Wanneer je zweet, zwaar ademt en je hart bonst, betekent dit niet alleen dat je goed traint. Deze fysiologische factoren zijn ook van vitaal belang voor uw lichaam dat een staat van homeostase handhaaft. Homeostase wordt gedefinieerd als een constante, stabiele omgeving ondanks externe veranderingen, zoals lichaamsbeweging. Oefening heeft invloed op je lichaamstemperatuur, zuurstofgehalte in het bloed, suikerniveaus en hydratatie - alle eigenschappen die nodig zijn voor je overleving. Je lichaam maakt gebruik van een automatisch feedbacksysteem om de normale temperatuur en waterstanden te behouden, zodat je kunt blijven sporten. Eet goed en drink veel vocht om uw lichaam te helpen de homeostase te handhaven.
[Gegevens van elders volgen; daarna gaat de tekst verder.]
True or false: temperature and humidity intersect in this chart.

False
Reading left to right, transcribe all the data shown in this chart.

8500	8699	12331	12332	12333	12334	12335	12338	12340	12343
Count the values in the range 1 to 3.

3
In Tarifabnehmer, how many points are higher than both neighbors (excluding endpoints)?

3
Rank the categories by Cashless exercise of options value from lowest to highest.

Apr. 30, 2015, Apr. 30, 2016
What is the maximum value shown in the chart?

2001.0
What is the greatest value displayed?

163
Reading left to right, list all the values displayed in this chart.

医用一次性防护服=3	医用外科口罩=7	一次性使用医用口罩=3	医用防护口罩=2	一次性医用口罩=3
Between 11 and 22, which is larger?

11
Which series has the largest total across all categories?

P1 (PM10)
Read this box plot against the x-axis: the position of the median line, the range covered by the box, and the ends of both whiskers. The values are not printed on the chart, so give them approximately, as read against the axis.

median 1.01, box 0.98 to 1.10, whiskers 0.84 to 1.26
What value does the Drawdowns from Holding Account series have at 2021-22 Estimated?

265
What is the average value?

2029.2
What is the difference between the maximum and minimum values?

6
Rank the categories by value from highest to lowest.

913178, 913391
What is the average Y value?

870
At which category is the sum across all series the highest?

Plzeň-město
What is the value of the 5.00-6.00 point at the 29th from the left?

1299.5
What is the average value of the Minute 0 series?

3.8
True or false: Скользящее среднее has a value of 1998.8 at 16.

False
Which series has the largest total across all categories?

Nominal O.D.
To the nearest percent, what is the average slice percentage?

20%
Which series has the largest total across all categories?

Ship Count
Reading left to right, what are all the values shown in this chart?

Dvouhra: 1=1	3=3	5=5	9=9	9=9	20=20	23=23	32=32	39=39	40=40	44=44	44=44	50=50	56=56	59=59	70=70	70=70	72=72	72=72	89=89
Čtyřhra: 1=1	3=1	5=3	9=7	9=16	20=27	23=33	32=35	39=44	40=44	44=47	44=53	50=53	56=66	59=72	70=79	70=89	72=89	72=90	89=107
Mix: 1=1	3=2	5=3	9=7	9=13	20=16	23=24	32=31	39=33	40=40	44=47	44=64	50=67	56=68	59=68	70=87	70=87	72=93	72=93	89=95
Oefening en ademhalingsfrequentie
Tijdens de training moet je lichaam een constante toevoer van zuurstof in je cellen aanhouden om je werkende spieren te ondersteunen, die misschien 15 tot 25 keer meer zuurstof nodig hebben dan wanneer ze rusten, aldus Williams Sport Training. Daardoor adem je sneller tijdens het sporten. Hoe harder je oefent, hoe sneller je ademhaling wordt. Dit helpt ook om koolstofdioxide vrij te maken, een bijproduct van het energiemetabolisme. Overtollig koolstofdioxide kan leiden tot een opeenhoping van melkzuur, wat uw prestaties nadelig kan beïnvloeden. Voor elke extra zuurstofadem, adem je overtollig kooldioxide uit.
Oefening en hartslag
Uw cardiovasculaire systeem is verantwoordelijk voor het afleveren van bloed en voedingsstoffen aan uw werkende spieren en om uw lichaamstemperatuur binnen een normaal bereik te houden. Tijdens een training hebben de spieren die je traint meer zuurstof nodig. Je lichaam reageert door de hoeveelheid bloed die je hart pompt te verhogen en dat bloed van inactieve organen naar werkende spieren te verplaatsen. Hormonen worden vrijgegeven om aan te geven dat uw hartslag toeneemt, zodat u meer zuurstofrijk bloed en voedingsstoffen kunt afleveren op de plekken waar u ze het hardst nodig heeft. Naarmate uw bloedvaten verwijden, ervaart u ook een verhoging van de bloeddruk.
Oefening en lichaamstemperatuur
Terwijl uw lichaam tijdens het sporten voedsel omzet in energie, produceert het warmte als een afvalproduct. Deze extra warmte kan je lichaamstemperatuur verhogen tot boven de typische 98.6 graden. Om de homeostase te handhaven, verwijden de bloedvaten in uw huid zich om meer bloed naar het oppervlak van uw lichaam te laten stromen, waar het de warmte verspreidt. Je zult de vaatverwijding niet voelen, maar je zult zeker merken dat je zweet. De verdamping van zweet en uitademen van warme lucht dient ook om je lichaam te helpen afkoelen en daardoor een constante temperatuur te handhaven.
Behoud van Homeostasis van vloeistofniveaus
Als u niet goed eet en drinkt, vermindert dit uw homeostatische reactie. Je lichaam heeft water nodig om een normale temperatuur en bloedvolume te behouden, maar transpireren kan je uitdrogen. Uitdroging verlaagt uw bloedvolume, waardoor de bloedstroom naar uw huid kan stoppen en u oververhit kunt raken. Bijgevolg zult u een verminderde spierkracht en uithoudingsvermogen, verminderde alertheid en verhoogd risico op letsel ervaren. Volgens Montana State University, drink 16 ons van vloeistoffen 2 uren vóór oefening. Drink regelmatig vocht tijdens het sporten en drink 16 ons vocht voor elk pond dat verloren gaat tijdens je training.
Behoud van homeostase van bloedglucosespiegels
Je lichaam breekt koolhydraten af in glucose om aan de onmiddellijke energiebehoeften te voldoen. Het slaat extra glucose op als glycogeen in uw lever- en spiercellen. Wanneer de bloedsuikerspiegel tijdens de training afneemt, kunt u zwakte en duizeligheid ervaren, dus u vertrouwt op glycogeenvoorraden om uw bloedglucosewaarden te verhogen. U kunt uw glycogeenvoorraden maximaliseren door een dieet met veel koolhydraten te eten, dat is ongeveer 60 procent van uw totale calorieën. Focus op meer groenten, fruit en granen. De Academy of Nutrition and Dietetics beveelt een snack aan na een matige tot hoge intensiteitstraining. Consumeer voedingsmiddelen met gemakkelijk verteerbare koolhydraten en een beetje eiwit, zoals Griekse yoghurt en bessen, een banaan met pindakaas of een glas chocolademelk.